__WORK REQUIRED__.
Although the entries contain pictures, only their words should be duplicated exactly.

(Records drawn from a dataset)

════

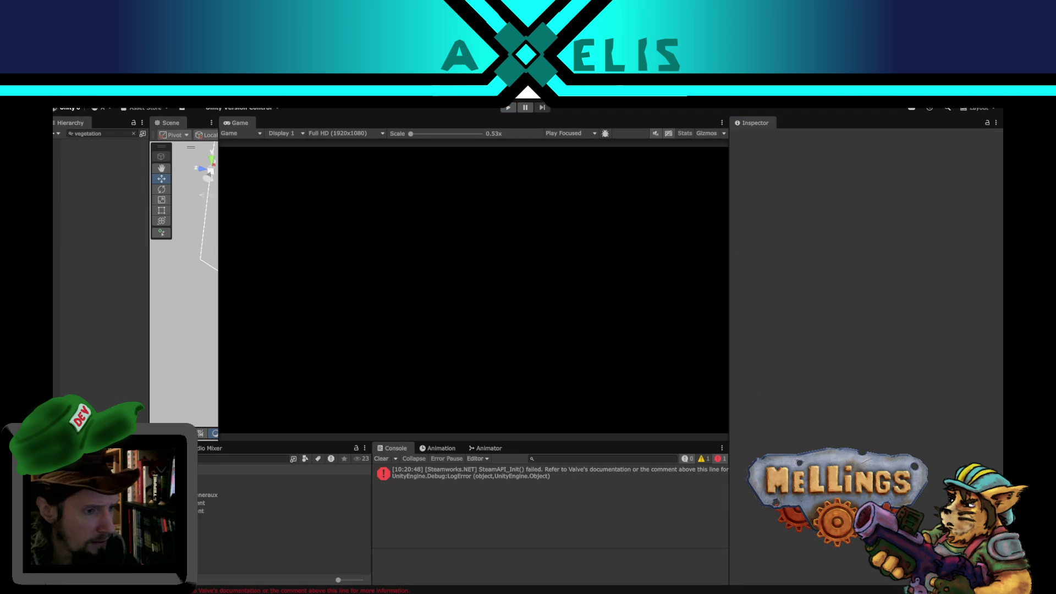
drag(219, 381, 466, 380)
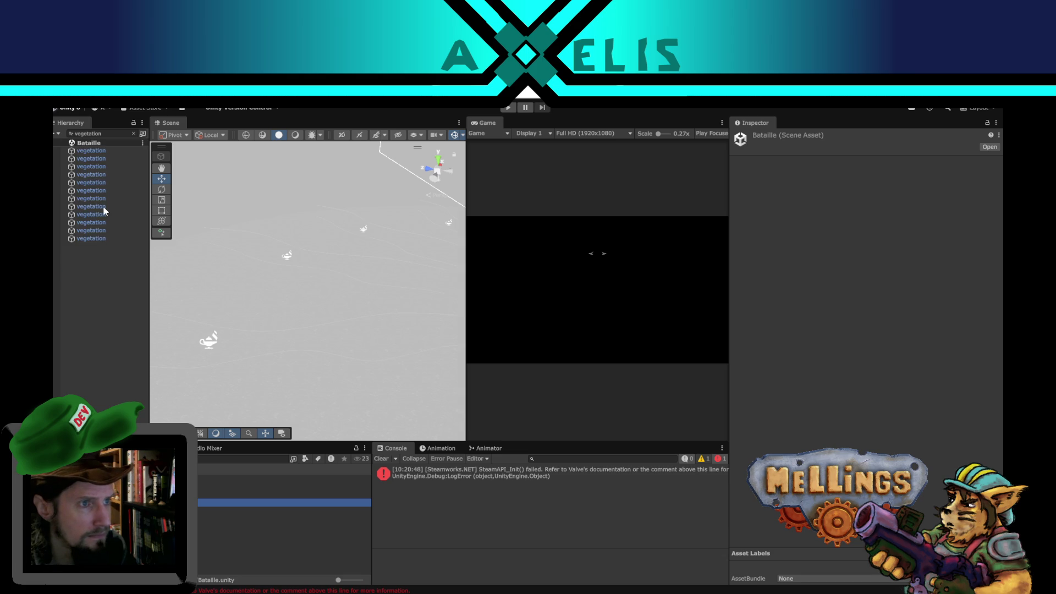
click(99, 153)
shift+click(87, 237)
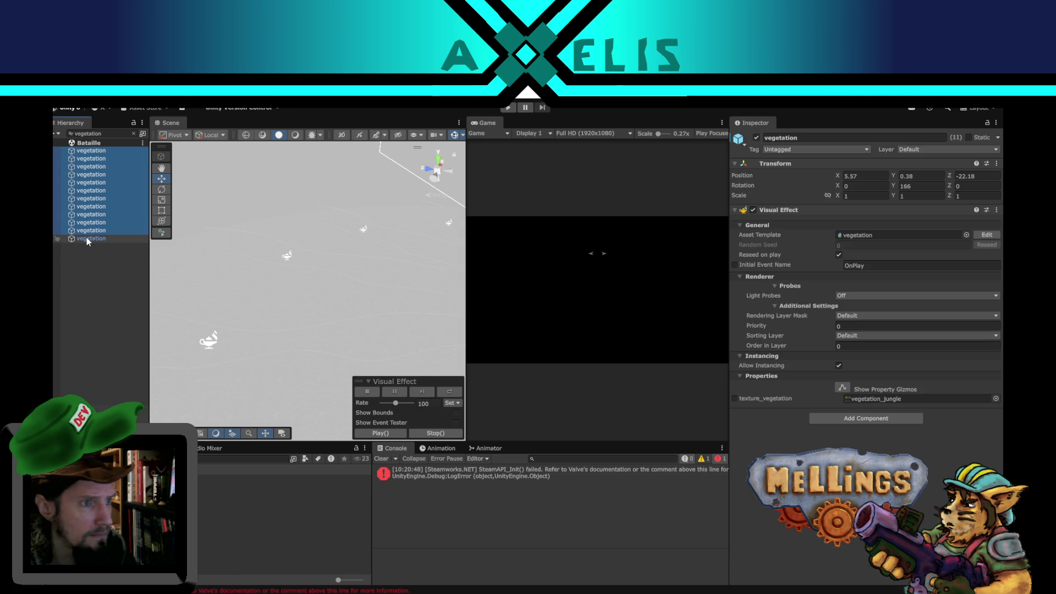
click(757, 137)
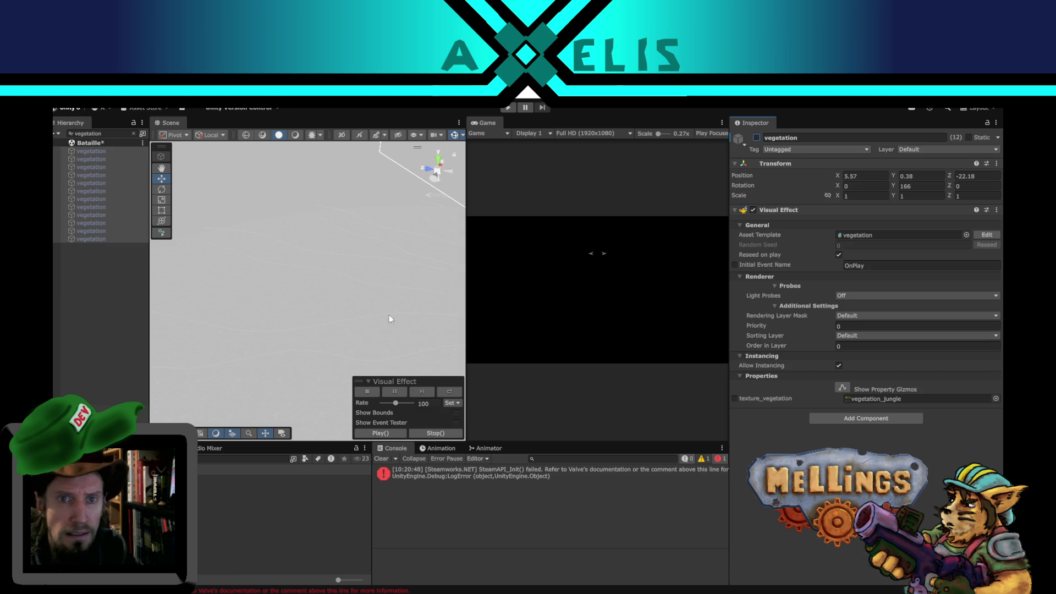
click(78, 325)
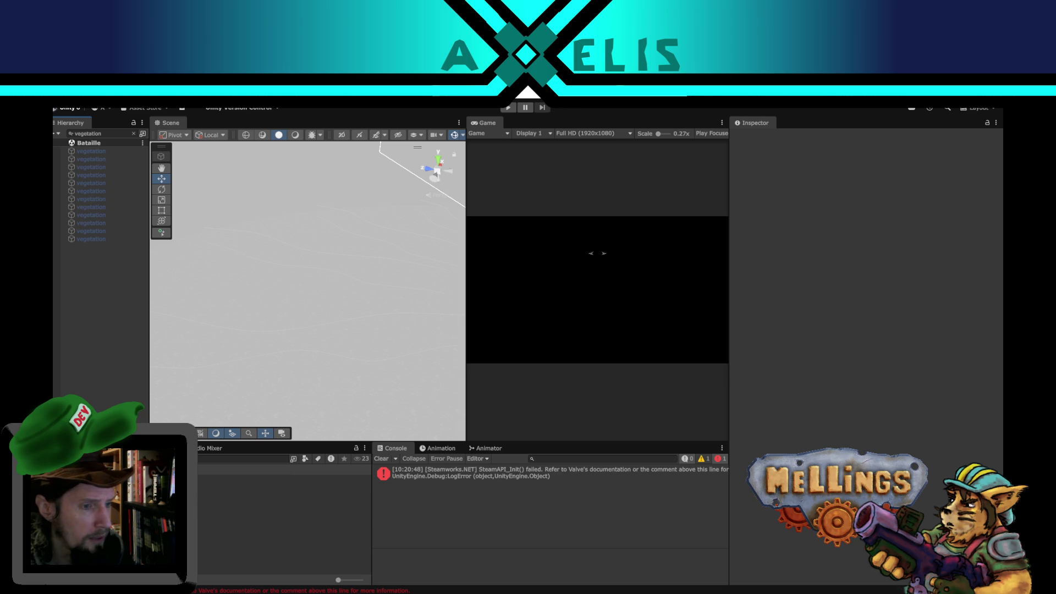
double_click(284, 519)
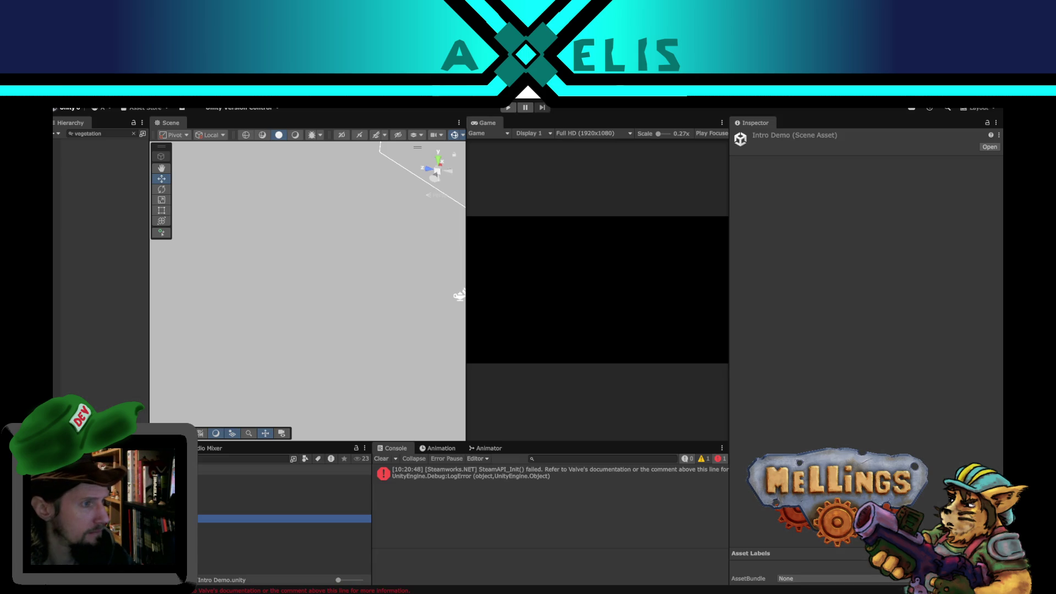
Dock the vegetation VFX Graph window as a tab next to the Scene tab, keeping the Scene view shown.
mouse_move(250, 168)
mouse_down()
mouse_move(327, 188)
mouse_move(269, 123)
mouse_up()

════

__FINISHED TASK__.
drag(219, 381, 466, 380)
click(99, 153)
shift+click(87, 237)
click(757, 137)
click(78, 325)
double_click(284, 519)
Dock the vegetation VFX Graph window as a tab next to the Scene tab, keeping the Scene view shown.
mouse_move(250, 168)
mouse_down()
mouse_move(327, 188)
mouse_move(269, 123)
mouse_up()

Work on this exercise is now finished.